WHAT IS BEING ASKED -
Determine how many lines in the entries below include the word "span", and reply with that number alone.

RECORD EXTRACTS -
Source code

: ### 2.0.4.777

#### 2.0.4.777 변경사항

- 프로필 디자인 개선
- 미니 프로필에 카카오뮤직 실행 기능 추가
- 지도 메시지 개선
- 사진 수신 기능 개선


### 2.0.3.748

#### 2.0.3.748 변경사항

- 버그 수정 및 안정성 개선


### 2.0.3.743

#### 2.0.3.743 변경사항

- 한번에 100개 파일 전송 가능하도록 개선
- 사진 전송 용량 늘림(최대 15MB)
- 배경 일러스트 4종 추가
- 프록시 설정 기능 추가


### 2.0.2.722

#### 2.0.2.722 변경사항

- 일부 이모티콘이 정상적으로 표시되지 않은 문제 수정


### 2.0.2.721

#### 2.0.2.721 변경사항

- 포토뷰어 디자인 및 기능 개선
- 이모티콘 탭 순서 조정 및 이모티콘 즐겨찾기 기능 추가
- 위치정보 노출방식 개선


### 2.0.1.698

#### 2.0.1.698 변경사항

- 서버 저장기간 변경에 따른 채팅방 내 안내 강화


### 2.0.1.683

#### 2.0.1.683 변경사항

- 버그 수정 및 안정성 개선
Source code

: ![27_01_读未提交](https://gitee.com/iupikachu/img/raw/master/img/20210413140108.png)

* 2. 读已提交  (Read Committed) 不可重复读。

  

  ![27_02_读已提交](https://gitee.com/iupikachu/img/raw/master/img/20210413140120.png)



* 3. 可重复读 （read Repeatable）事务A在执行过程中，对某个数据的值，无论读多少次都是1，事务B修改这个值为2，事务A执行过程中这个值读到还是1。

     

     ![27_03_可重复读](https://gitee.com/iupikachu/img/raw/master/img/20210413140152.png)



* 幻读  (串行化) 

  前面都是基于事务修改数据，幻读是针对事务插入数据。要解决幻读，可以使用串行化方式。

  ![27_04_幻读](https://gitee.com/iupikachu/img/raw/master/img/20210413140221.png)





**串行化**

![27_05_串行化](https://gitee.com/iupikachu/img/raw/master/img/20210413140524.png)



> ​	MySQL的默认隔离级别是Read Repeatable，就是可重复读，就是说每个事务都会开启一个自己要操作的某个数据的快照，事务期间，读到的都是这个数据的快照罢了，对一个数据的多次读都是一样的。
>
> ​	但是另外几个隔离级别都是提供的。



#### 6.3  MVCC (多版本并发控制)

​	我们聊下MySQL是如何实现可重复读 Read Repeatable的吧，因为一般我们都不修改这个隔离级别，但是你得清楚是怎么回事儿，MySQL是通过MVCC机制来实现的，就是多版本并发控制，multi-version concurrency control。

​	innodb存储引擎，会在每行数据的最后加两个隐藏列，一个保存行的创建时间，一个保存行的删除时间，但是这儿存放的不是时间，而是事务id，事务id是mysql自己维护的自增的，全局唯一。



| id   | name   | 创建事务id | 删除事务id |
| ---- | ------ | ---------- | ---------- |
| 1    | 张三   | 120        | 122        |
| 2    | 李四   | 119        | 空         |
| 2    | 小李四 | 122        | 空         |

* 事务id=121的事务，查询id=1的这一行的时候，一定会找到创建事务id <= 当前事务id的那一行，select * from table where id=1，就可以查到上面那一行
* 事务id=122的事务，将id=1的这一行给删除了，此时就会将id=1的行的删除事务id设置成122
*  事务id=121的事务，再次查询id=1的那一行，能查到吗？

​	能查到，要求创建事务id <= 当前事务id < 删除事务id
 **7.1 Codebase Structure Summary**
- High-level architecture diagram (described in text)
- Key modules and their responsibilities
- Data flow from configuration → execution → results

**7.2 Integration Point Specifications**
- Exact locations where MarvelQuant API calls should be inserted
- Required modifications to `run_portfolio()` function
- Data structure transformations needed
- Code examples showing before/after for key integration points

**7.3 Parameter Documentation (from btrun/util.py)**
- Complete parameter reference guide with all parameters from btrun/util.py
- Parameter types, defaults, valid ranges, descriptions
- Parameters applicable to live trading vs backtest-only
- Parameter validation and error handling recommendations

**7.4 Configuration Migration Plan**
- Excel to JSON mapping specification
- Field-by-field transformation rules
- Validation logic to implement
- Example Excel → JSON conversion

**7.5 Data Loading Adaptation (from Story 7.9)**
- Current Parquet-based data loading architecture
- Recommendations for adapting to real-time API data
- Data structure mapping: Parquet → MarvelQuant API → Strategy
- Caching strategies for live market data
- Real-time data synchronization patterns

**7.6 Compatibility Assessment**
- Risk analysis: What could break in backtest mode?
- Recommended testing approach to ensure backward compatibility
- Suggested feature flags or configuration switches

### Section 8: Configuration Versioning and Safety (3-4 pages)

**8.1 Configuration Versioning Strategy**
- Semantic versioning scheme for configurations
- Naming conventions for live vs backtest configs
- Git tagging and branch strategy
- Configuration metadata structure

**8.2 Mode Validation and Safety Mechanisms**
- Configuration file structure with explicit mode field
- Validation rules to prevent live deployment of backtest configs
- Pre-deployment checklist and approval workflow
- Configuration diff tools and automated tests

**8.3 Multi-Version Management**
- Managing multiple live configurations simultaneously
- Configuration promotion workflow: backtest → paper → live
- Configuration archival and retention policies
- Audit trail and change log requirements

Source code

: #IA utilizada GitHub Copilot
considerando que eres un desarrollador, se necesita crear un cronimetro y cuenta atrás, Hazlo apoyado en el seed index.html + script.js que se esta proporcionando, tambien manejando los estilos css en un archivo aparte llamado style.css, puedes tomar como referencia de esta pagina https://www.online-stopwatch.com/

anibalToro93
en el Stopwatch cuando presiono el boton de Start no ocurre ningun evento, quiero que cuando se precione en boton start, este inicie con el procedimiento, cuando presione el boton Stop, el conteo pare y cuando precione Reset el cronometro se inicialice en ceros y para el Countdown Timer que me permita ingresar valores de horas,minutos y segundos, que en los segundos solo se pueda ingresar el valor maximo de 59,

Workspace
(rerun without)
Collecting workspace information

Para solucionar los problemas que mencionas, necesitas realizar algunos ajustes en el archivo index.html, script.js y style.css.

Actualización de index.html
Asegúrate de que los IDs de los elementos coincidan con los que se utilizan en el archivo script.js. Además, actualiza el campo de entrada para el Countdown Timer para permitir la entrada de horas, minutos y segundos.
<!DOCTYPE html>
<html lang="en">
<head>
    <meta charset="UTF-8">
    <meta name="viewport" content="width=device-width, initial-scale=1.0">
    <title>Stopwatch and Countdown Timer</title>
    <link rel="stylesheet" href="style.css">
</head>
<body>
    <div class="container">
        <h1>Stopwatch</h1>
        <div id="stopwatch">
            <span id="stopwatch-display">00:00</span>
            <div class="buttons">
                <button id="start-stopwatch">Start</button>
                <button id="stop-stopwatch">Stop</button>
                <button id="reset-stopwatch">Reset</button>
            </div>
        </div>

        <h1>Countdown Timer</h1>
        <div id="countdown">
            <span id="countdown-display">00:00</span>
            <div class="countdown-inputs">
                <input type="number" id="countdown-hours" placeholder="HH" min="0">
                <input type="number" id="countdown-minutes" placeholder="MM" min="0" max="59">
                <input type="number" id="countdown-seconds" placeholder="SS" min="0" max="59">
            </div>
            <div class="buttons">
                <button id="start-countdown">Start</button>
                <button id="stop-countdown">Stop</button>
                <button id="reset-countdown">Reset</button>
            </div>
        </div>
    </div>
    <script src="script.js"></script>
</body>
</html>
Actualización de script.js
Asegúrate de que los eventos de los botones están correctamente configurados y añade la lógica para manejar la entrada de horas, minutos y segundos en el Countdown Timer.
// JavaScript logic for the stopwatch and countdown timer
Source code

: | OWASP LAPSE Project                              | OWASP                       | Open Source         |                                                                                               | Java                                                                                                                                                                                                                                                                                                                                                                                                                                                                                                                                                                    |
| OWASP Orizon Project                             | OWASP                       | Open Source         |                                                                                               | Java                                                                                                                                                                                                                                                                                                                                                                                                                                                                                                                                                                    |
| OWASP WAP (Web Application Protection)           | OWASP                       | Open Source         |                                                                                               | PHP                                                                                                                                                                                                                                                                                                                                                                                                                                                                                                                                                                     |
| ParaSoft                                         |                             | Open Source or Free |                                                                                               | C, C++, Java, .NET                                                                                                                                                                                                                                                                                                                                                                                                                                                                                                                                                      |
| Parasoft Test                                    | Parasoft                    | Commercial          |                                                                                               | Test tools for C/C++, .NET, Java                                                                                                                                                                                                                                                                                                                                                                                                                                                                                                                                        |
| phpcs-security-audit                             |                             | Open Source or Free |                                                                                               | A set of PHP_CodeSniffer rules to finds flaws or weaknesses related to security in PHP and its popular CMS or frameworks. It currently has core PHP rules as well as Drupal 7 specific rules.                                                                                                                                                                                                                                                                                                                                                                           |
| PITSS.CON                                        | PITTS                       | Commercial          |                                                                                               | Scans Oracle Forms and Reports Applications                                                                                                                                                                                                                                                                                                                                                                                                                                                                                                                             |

TASK SOLUTION -
2